Notice the passive voice? He was the one doing the pulverizing to others. Let's be clear about that. The Rev. Dr. Mark Jones (PhD, Leiden Universiteit), a theologian/pastor observed on reading this; "We can look at Zahl's article and come away with an almost shocking revelation, namely, that sin is actually a resume enhancement, not a resume killer. The Scriptures go to great lengths to speak about the personal piety of pastors. But for Zahl, Tullian is more qualified to preach the gospel, not because of his piety but because of his impiety. This sort of biblical ethic is extremely dangerous, and I would say that Zahl needs to repent for even hinting at this idea."

"Let us sin that grace may abound! We will be better preachers ("qualified brilliantly") when we've preyed upon married women, destroyed families, and caused pain to our flock!"

Does the world need Tullian, as Zahl suggests? According to the Liberate movement which embraces hyper grace, the world needs Jesus.

Zahl adds, "What the world needs now is the pulverized residue of a life forcibly taken, in the school of hardest knocks both self-inflicted and imposed by the world."

Writes Jones: "There are ministers who really have been harmed by the world (e.g., beaten for their faith) and know how to effectively minister to others. They are gifts to the church. They, of course, are images of our Savior who was truly pulverized by the world. For the sake of the Church, Tullian needs to shut up, not make a comeback. He needs to live a quiet, godly life. But this type of brown-nosing, virtue-signaling, Scripture-denying madness from Zahl is an attack upon Christ's bride and also an attack upon Tullian."

Contrast those shocking and hopeless words with Paul's words in Titus 2:11-12: "For the grace of God has appeared . . . instructing us to deny ungodliness and worldly desires and to live sensibly, righteously and godly in the present age."

Paul, in writing to Timothy (1 Timothy 3:2-7) says this; "Therefore an overseer must be above reproach, the husband of one wife, sober-minded, self-controlled, respectable, hospitable, able to teach, not a drunkard, not violent but gentle, not quarrelsome, not a lover of money. He must manage his own household well, with all dignity keeping his children submissive, for if someone does not know how to manage his own household, how will he care for God's church? He must not be a recent convert, or he may become puffed up with conceit and fall into the condemnation of the devil. Moreover, he must be well thought of by outsiders, so that he may not fall into disgrace, into a snare of the devil."

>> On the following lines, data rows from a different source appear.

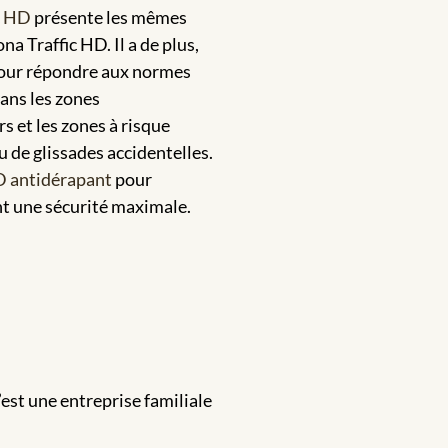
c HD
présente les mêmes
a Traffic HD. Il a de plus,
pour répondre aux normes
dans les zones
rs et les zones à risque
u de glissades accidentelles.
D antidérapant
pour
nt une sécurité maximale.
est une entreprise familiale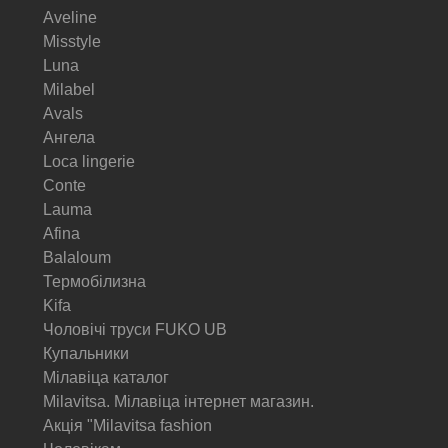
Aveline
Misstyle
Luna
Milabel
Avals
Ангела
Loca lingerie
Conte
Lauma
Afina
Balaloum
Термобілизна
Kifa
Чоловічі труси FUKO UB
Купальники
Мілавіца каталог
Milavitsa. Мілавіца інтернет магазин.
Акція "Milavitsa fashion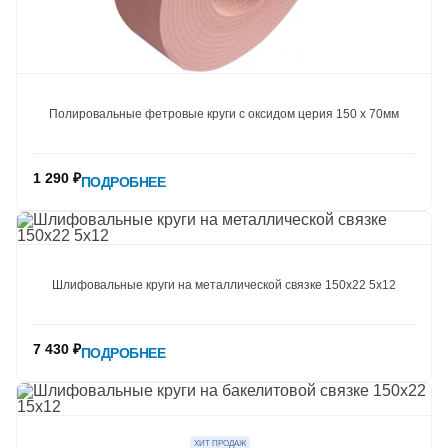
Полировальные фетровые круги c оксидом церия 150 х 70мм
1 290 ₽
ПОДРОБНЕЕ
Шлифовальные круги на металлической связке 150х22 5х12
7 430 ₽
ПОДРОБНЕЕ
ХИТ ПРОДАЖ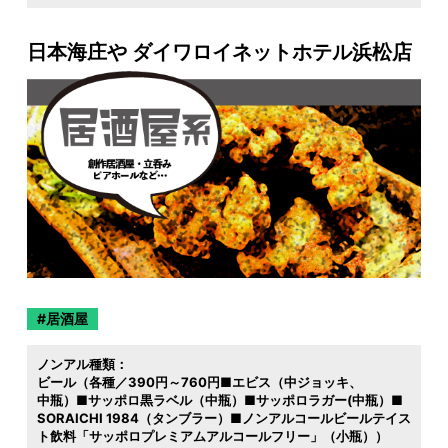
日本海庄や ダイワロイネットホテル浜松店
居酒屋
ノンアル種類：
ビール（各種／390円～760円■エビス（中ジョッキ
中瓶）■サッポロ黒ラベル（中瓶）■サッポロラガー(中瓶）■
SORAICHI 1984（タンブラー）■ノンアルコールビールテイス
ト飲料「サッポロプレミアムアルコールフリー」（小瓶））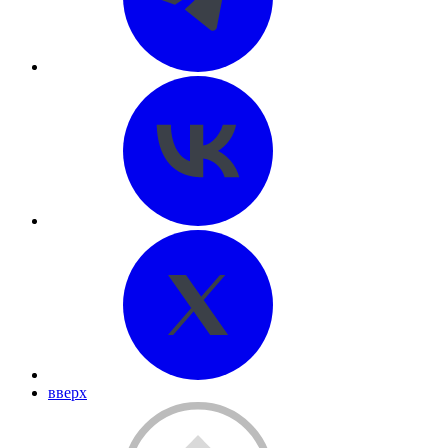
вверх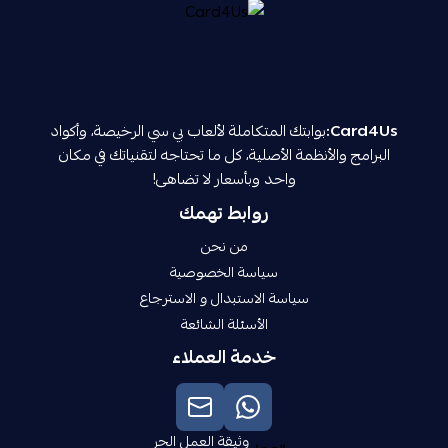
Card4Us:
بوابتك المتكاملة لألعاب بي سي الرخيصة، وأكواد
البرامج والأنظمة الأصلية، كل ما تحتاجه لتقنياتك في مكان
واحد وبأسعار لا تضاهى!
روابط تهمك
من نحن
سياسة الخصوصية
سياسة الاستبدال و الاسترجاع
الأسئلة الشائعة
خدمة العملاء
وثيقة العمل الحر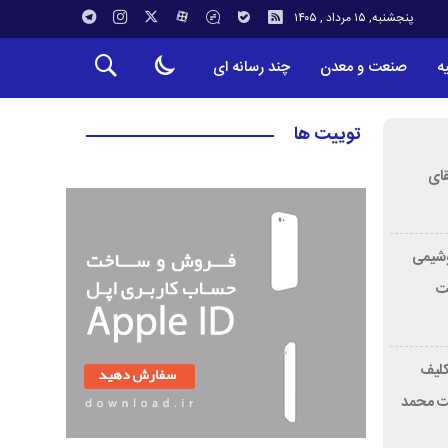
پنجشنبه, ۱۵ مرداد , ۱۴۰۵
ه
صنعت و معدن
چند رسانه ای
توییت ها
قای
وشیمی
لت
تکلیف
ت محمد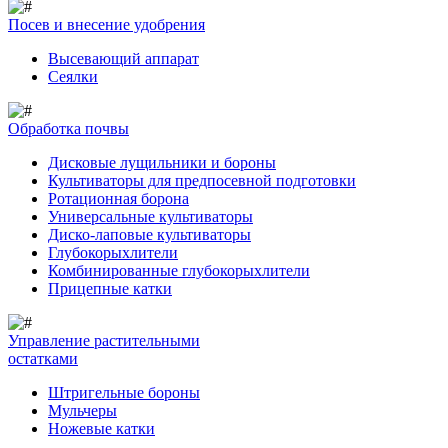
Посев и внесение удобрения
Высевающий аппарат
Сеялки
Обработка почвы
Дисковые лущильники и бороны
Культиваторы для предпосевной подготовки
Ротационная борона
Универсальные культиваторы
Диско-лаповые культиваторы
Глубокорыхлители
Комбинированные глубокорыхлители
Прицепные катки
Управление растительными
остатками
Штригельные бороны
Мульчеры
Ножевые катки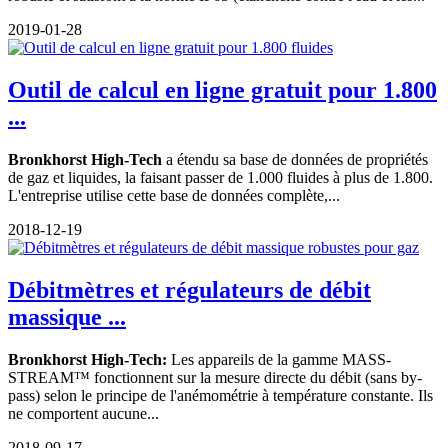
2019-01-28
Outil de calcul en ligne gratuit pour 1.800
...
Bronkhorst High-Tech
a étendu sa base de données de propriétés
de gaz et liquides, la faisant passer de 1.000 fluides à plus de 1.800.
L'entreprise utilise cette base de données complète,...
2018-12-19
Débitmètres et régulateurs de débit
massique ...
Bronkhorst High-Tech:
Les appareils de la gamme MASS-
STREAM™ fonctionnent sur la mesure directe du débit (sans by-
pass) selon le principe de l'anémométrie à température constante. Ils
ne comportent aucune...
2018-09-17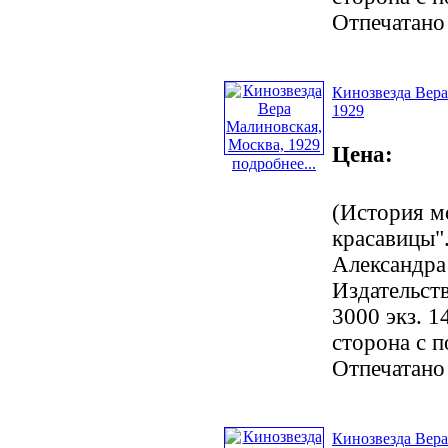
Отпечатано
Кинозвезда Вера
1929
Цена:
подробнее...
(История м
красавицы".
Александра
Издательст
3000 экз. 1
сторона с 
Отпечатано
Кинозвезда Вера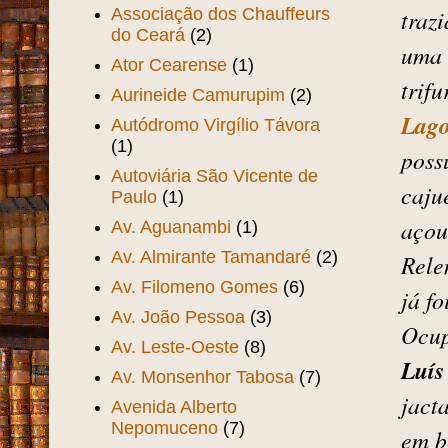
Assembléia Provincial
(1)
bene
Assis Lima
(29)
desa
Associacao Beneficente dos
Motoristas do Ceará
(1)
nome
Associação Comercial do
comb
Ceará
(2)
Associação dos Chauffeurs
traz
do Ceará
(2)
uma 
Ator Cearense
(1)
trif
Aurineide Camurupim
(2)
Lago
Autódromo Virgílio Távora
(1)
poss
Autoviária São Vicente de
caju
Paulo
(1)
açou
Av. Aguanambi
(1)
Av. Almirante Tamandaré
(2)
Rele
Av. Filomeno Gomes
(6)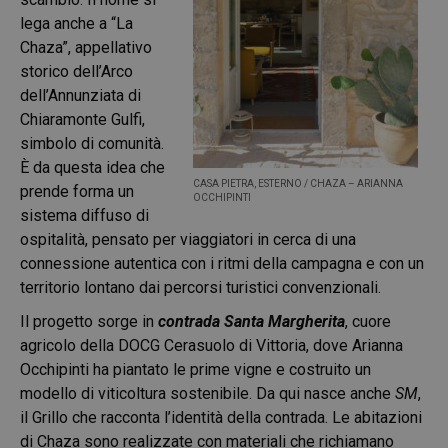
lega anche a “La
Chaza”, appellativo
storico dell’Arco
dell’Annunziata di
Chiaramonte Gulfi,
simbolo di comunità.
È da questa idea che
CASA PIETRA, ESTERNO / CHAZA – ARIANNA
prende forma un
OCCHIPINTI
sistema diffuso di
ospitalità, pensato per viaggiatori in cerca di una
connessione autentica con i ritmi della campagna e con un
territorio lontano dai percorsi turistici convenzionali.
Il progetto sorge in
contrada Santa Margherita
, cuore
agricolo della DOCG Cerasuolo di Vittoria, dove Arianna
Occhipinti ha piantato le prime vigne e costruito un
modello di viticoltura sostenibile. Da qui nasce anche
SM
,
il Grillo che racconta l’identità della contrada. Le abitazioni
di Chaza sono realizzate con materiali che richiamano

Tullian committed adultery (at least) twice, hid them both, threw his wife under the bus for separating from him when she discovered the second affair, wrangled a job with some naive pastors while being stripped of his credentials by his presbytery, then fled accountability when his original affair became public, got remarried when he had no biblical grounds to do so, and now apparently seeks reinstatement to the office of elder (i.e., wants to preach).

If Tullian is "qualified brilliantly" because of his sins, what does that mean for the One who was tempted in every way that we are, yet without sin?

Zahl embraces all this. If Zahl was a true friend of Tullian, he would be faithful to Tullian's soul. He would quit the sycophancy and repent for making it sound like the church needs Tullian, when in fact it is Tullian who needs the church, says Jones. Zahl demonstrates an incomplete gospel proclamation.

The hyper grace movement constantly stresses depravity and forgiveness, with little or no emphasis on the transforming power of God's grace, an emphasis notably made by Archbishop Duncan at the inauguration of the ACNA. The movement loses sight of God's regenerating work in salvation. It paints the sinner into a helpless corner and makes God's grace a drop cloth.

We need to understand God's grace as Paul describes it in Colossians 1:13, "For He rescued us from the domain of darkness, and transferred us to the kingdom of His beloved Son."

Zahl's hyper grace teaching demonstrates amnesia about the reality of sin and is defective precisely at the point where the cross intersects with man and his sinfulness and the real grace of God which is greater than all our sin, and which, in turn, calls for a fulsome repentance.